Col terremoto del Friuli egli venne incaricato di amministrare gli ingenti fondi raccolti dall’ANA per la ricostruzione, gestendo quel patrimonio con esemplare capacità e oculatezza.
Fu quindi chiamato alla direzione del nostro periodico nazionale “L’Alpino”, carica che coprì per ben otto anni dal maggio 1985 al luglio 1993. Nei suoi corsivi traspare tutta la sua alpinità e, nei ricordi di guerra, il culto della memoria e l’attaccamento ai suoi Alpini.
Fu coautore con Vitaliano Peduzzi, Nito Staich e Luciano Viazzi della “Storia dell’Associazione Nazionale Alpini 1919-1992”, edita nel 1993.
Morì improvvisamente il 31 dicembre 1993, e poco tempo prima di “andare avanti”(nel 1992) ricevette la comunicazione dell’avanzamento al grado di maggiore a titolo onorifico.
testo di Giuseppe Semprini
Ed ecco la motivazione della Medaglia d’argento al Valor Militare che fu concessa ad Arturo Vita:
“Comandante di plotone di compagnia alpina, per oltre 4 mesi in linea sul fronte russo, svolgeva attività intensa e fattiva, dando valido contributo all’organizzazione difensiva di posizioni importanti e delicate affidate al suo plotone e partecipando ad ardite pattuglie oltre le linee.
In aspro combattimento sostenuto per aprire la via alla colonna in ripiegamento, noncurante della violenta reazione avversaria, si prodigava instancabilmente nel fare affluire uomini e mezzi in linea.

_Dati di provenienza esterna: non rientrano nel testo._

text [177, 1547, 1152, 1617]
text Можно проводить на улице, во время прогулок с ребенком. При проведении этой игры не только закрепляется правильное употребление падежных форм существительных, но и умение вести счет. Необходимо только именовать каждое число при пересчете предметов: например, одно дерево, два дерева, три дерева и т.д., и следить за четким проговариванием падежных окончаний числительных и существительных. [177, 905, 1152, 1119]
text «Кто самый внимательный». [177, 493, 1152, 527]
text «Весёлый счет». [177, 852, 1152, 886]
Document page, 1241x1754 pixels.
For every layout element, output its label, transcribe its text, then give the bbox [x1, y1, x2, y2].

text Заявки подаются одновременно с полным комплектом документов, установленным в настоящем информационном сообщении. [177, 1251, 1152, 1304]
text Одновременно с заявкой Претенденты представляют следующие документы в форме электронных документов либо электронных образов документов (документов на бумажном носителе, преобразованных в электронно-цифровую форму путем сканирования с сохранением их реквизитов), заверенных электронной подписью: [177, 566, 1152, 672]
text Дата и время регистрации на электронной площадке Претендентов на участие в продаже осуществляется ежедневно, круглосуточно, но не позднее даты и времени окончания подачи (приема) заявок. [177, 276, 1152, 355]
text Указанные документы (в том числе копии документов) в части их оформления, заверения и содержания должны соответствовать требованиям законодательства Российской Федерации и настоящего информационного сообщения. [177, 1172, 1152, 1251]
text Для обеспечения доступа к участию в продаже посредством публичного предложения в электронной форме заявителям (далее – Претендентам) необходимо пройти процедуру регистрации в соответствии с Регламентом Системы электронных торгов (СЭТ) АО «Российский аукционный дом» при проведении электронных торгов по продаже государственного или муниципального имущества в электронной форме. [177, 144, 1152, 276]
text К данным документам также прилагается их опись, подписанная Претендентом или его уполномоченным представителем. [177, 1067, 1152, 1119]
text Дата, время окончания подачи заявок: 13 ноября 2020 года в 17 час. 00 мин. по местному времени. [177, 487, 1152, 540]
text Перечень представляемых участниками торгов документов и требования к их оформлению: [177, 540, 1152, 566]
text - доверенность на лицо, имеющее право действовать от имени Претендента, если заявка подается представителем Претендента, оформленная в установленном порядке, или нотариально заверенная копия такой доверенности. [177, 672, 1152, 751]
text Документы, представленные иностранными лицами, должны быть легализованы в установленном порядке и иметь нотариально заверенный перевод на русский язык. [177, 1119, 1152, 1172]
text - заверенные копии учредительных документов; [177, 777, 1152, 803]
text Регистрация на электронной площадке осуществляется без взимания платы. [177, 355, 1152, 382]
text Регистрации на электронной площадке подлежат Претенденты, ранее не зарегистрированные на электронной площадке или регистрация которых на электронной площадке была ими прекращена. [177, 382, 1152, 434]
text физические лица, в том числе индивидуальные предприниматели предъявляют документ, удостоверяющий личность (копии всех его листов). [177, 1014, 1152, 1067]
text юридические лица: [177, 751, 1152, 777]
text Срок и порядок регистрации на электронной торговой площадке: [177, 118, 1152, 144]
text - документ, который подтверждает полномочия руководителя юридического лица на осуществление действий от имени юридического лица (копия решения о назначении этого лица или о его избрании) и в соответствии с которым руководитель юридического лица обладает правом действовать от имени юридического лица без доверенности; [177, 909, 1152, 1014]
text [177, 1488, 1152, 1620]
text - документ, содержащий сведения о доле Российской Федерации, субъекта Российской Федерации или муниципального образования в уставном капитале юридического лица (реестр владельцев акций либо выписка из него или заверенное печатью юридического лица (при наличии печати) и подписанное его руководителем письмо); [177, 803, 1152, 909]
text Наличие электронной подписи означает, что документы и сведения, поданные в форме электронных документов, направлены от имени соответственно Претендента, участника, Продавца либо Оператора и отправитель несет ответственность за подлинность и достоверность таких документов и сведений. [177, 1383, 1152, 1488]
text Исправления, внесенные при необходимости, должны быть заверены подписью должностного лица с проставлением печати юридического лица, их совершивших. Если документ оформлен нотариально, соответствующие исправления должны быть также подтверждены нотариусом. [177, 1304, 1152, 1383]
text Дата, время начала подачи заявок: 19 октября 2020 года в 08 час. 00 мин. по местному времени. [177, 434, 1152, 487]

Caduto il proprio comandante di compagnia, assumeva il comando del reparto e alla testa degli alpini superstiti si lanciava all’assalto delle ultime resistenze avversarie e all’inseguimento del nemico nello sfruttamento del successo.
Pur menomato fisicamente per grave congelamento manteneva il comando del reparto riuscendo a portare in salvo fuori dal cerchio nemico oltre 120 alpini. Esempio di alto senso di responsabilità, di abnegazione e coraggio.
Medio Don – Arnautowo – Bielogorje – Nikitowka – Fronte russo, 28 agosto 1942 – 17 gennaio 1943.